ЗАДАНИЯ:
**A.** Перепишите из текста о стихах Савинкова фрагмент между словами «Драматическая коллизия, возникающая» и «раз мельче легендарного.», включая их.
**B.** Выпишите по порядку все фрагменты текста о стихах Савинкова, заключенные в одинарные кавычки.

ТЕКСТ ДЛЯ ЧТЕНИЯ:
= = = =
Ходасевич В. Ф. Собрание сочинений: В 4 т. Т. 2. Записная книжка. Статьи о русской поэзии. Литературная критика 1922—1939. — М.: Согласие, 1996.
‘Тому, кто не ищет в стихах только эстетического наслаждения, книга Ропшина даст больше: она может открыть ему новое о душе человека, о трагедии жизни — и смерти’. Такими словами заканчивается предисловие к недавно изданной книге стихов покойного Савинкова. Таким словам можно бы и не удивляться, если бы не стояла под ними подпись З. Гиппиус. Подпись, однако, стоит — приходится удивляться. Спора нет, что только очень наивные люди могут искать в стихах ‘только эстетическое наслаждение’. Столь же бесспорно, что в стихах можно находить ‘новое о душе человека, о трагедии жизни и смерти’: я бы даже решился заметить, что это — общее место, ибо все стихи говорят или порываются сказать именно о душе человека, о жизни и смерти. Но ведь столь же бесспорно и то, что стихи, не доставляющие ‘эстетического наслаждения’, стихи эстетически порочные, представляют собою явление в поэтическом смысле отрицательное. В лучшем случае их можно рассматривать как рифмованный человеческий документ, но и тут возникает вопрос: понижается или повышается ценность документа оттого, что он изложен не прозою, а плохими стихами? Я, конечно, имею в виду оценку не с точки зрения искренности (тут стихотворная форма ничего не прибавляет и ничего не убавляет) — а со стороны значительности. И думаю, что ответ может быть только один: человеческий документ, изложенный в форме плохих стихов, неизбежно утрачивает свою внутреннюю значительность. И это не потому, что столь сильно действие дурного литературного стиля, но потому, что невозможно себе представить замечательного человека, предающегося писанию плохих стихов. Весьма возможно быть замечательной личностью и не писать стихов вовсе. Но быть замечательной личностью и писать жиденькие стишки — невозможно.
Драматическая коллизия, возникающая в душе Савинкова, сама по себе трагична в смысле религиозном и философском. Она к тому же несет в себе семена глубоких и сложных психологических переживаний. Она отчасти соприкасается с трагедией Раскольникова — это трагедия идейного убийцы. Из истории Раскольникова Достоевский сделал великое произведение. Из драмы Савинкова та же З. Н. Гиппиус в некоторых своих прежних статьях о нем сумела создать нечто, во всяком случае, значительное. Но вот теперь нам показали душевную драму Савинкова не в обработке ее интерпретаторов, а в подлинных документах, в стихотворных признаниях самого Савинкова, и приходится сожалеть об этом: подлинный Савинков оказывается во много раз мельче легендарного.
= = = =
ИСХОДНЫЕ МАТЕРИАЛЫ:
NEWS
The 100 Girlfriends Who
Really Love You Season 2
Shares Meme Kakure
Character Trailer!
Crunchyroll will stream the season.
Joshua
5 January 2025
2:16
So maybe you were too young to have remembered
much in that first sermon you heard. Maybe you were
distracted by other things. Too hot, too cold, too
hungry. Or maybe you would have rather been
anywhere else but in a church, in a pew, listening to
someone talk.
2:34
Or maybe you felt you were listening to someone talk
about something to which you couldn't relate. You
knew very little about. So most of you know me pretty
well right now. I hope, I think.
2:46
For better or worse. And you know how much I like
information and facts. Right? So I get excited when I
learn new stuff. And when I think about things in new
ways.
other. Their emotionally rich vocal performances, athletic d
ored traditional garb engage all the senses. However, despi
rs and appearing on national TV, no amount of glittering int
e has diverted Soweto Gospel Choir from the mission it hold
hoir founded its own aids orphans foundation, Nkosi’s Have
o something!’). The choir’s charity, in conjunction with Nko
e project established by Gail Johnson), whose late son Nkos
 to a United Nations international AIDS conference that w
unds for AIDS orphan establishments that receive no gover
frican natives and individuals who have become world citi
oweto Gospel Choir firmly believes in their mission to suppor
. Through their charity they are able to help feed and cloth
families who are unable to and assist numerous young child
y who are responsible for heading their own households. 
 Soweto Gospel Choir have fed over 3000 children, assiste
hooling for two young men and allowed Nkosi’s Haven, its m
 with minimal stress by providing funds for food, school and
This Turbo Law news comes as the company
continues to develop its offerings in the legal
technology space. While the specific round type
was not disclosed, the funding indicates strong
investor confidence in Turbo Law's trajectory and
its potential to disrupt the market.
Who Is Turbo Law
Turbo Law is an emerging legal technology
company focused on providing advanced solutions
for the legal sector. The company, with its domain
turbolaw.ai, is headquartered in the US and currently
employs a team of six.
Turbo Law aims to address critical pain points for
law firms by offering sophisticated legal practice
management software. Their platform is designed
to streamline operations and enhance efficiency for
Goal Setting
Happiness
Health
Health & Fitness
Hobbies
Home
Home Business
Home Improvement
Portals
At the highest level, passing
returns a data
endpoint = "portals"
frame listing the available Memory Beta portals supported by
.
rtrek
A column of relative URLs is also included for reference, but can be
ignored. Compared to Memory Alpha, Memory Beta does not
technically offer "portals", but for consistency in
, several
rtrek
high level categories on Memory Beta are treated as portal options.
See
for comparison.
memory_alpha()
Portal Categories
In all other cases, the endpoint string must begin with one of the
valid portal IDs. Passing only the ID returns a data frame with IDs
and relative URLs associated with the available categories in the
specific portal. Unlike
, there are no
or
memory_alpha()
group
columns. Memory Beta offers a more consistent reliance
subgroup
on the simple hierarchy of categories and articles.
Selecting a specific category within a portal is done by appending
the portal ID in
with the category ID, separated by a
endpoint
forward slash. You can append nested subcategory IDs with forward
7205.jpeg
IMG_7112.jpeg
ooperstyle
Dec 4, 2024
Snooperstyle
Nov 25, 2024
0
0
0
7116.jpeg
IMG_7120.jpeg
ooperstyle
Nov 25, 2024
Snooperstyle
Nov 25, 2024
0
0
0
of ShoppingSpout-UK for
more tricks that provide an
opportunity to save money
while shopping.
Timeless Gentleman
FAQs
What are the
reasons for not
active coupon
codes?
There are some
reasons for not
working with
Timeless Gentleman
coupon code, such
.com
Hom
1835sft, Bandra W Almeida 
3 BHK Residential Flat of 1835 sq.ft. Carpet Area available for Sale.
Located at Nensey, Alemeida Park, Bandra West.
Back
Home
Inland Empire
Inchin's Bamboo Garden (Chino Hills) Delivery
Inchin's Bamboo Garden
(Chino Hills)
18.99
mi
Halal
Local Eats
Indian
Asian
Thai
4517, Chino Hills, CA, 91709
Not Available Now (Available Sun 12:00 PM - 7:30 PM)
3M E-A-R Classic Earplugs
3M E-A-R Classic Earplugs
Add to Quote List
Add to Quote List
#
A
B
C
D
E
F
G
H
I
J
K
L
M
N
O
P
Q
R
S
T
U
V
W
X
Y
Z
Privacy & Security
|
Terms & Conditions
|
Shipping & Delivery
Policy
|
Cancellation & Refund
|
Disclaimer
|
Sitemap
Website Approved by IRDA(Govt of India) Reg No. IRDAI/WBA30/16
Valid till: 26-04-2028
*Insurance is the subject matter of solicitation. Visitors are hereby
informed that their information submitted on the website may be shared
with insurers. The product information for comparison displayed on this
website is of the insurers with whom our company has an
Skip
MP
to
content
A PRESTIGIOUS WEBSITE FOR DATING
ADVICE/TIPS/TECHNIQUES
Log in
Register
= = = =
ОТВЕТЫ:
**A.**
Драматическая коллизия, возникающая в душе Савинкова, сама по себе трагична в смысле религиозном и философском. Она к тому же несет в себе семена глубоких и сложных психологических переживаний. Она отчасти соприкасается с трагедией Раскольникова — это трагедия идейного убийцы. Из истории Раскольникова Достоевский сделал великое произведение. Из драмы Савинкова та же З. Н. Гиппиус в некоторых своих прежних статьях о нем сумела создать нечто, во всяком случае, значительное. Но вот теперь нам показали душевную драму Савинкова не в обработке ее интерпретаторов, а в подлинных документах, в стихотворных признаниях самого Савинкова, и приходится сожалеть об этом: подлинный Савинков оказывается во много раз мельче легендарного.

**B.**
1. Тому, кто не ищет в стихах только эстетического наслаждения, книга Ропшина даст больше: она может открыть ему новое о душе человека, о трагедии жизни — и смерти
2. только эстетическое наслаждение
3. новое о душе человека, о трагедии жизни и смерти
4. эстетического наслаждения